THE CREATION of a "world-within-a-world" is an effective- and long standing - artistic device. It works a bit like a telescope that may be looked through from either end. Inspect the view through it one way, and everything leaps into sudden sharp focus. It seems immediate and distinct. But look through the opposite end and all certainties slide away. Reality retreats into an unreachable distance. The spectator feels surrounded by a sense of the sheer vastness of space.SENEZ uses this world-within-a-world device in his work. His images of paintings within paintings, of windows and doorways, of rooms beyond rooms and mirrored reflections, refuse simple approaches. This is not a show about things.
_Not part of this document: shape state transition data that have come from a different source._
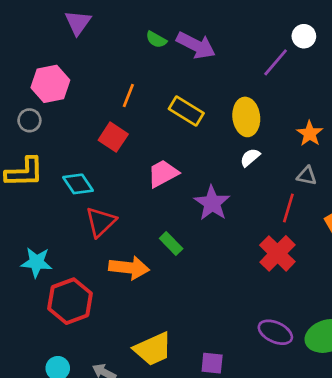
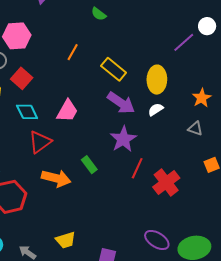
purple arrow: (196, 45) -> (121, 103), moved
red square: (113, 137) -> (22, 78), moved
pink trapezoid: (163, 173) -> (67, 111), moved, turned 140
red line: (288, 208) -> (137, 168), moved
yellow trapezoid: (153, 349) -> (66, 240), size x0.7

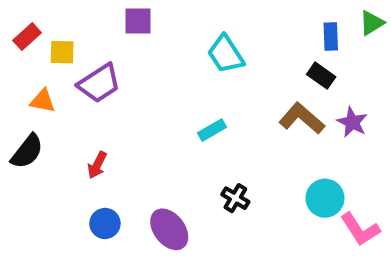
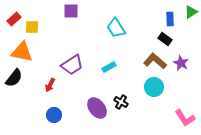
purple trapezoid: (99, 83) -> (72, 65), moved
orange triangle: (43, 101) -> (22, 52), size x1.6
cyan circle: (325, 198) -> (154, 87), moved
purple ellipse: (169, 229) -> (97, 108), moved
It is about the angles from which we approach things, about the perspectives we take. It is not a show about views; it's about points of view. It's about mental vistas. To let your eye wander over the surface of these images is to allow it to roam through the chambers of thought.

It’s so CLEAR and yet so confusing at the same time. And this ambiguity lies at the heart of Senez's distinctive vision. He is an artist who can’t be pinned down. A brief glance at his -... biographical details is enough to know that. Over the course of a career begun in his native France, developed in Italy (as a Prix de Rome student) and now continuing in Brussels, he has imbibed the rich influences of European culture as his Autoportrait implies. Presenting his own image like a painting in a museum, he measures himself against the yardstick of art history, against the grand traditions of French portraiture, the timeless purity of Italian sculpture, the sophisticated techniques of the great Flemish masters.

BUT TO ISOLATE these influences is to destroy the atmosphere of his paintings - an atmosphere so thick that you can almost breathe it in. His are complex compositions - and not just literally, though he builds each up meticulously from a series of preparatory sketches. Each picture contains within itself a complex of questions. What is real what is false? What is natural what is artificial? What is outside what is inside? Senez never tells. But light in a room is a time-honoured metaphor for thoughts in the human mind. And it is surely this light that Senez now paints.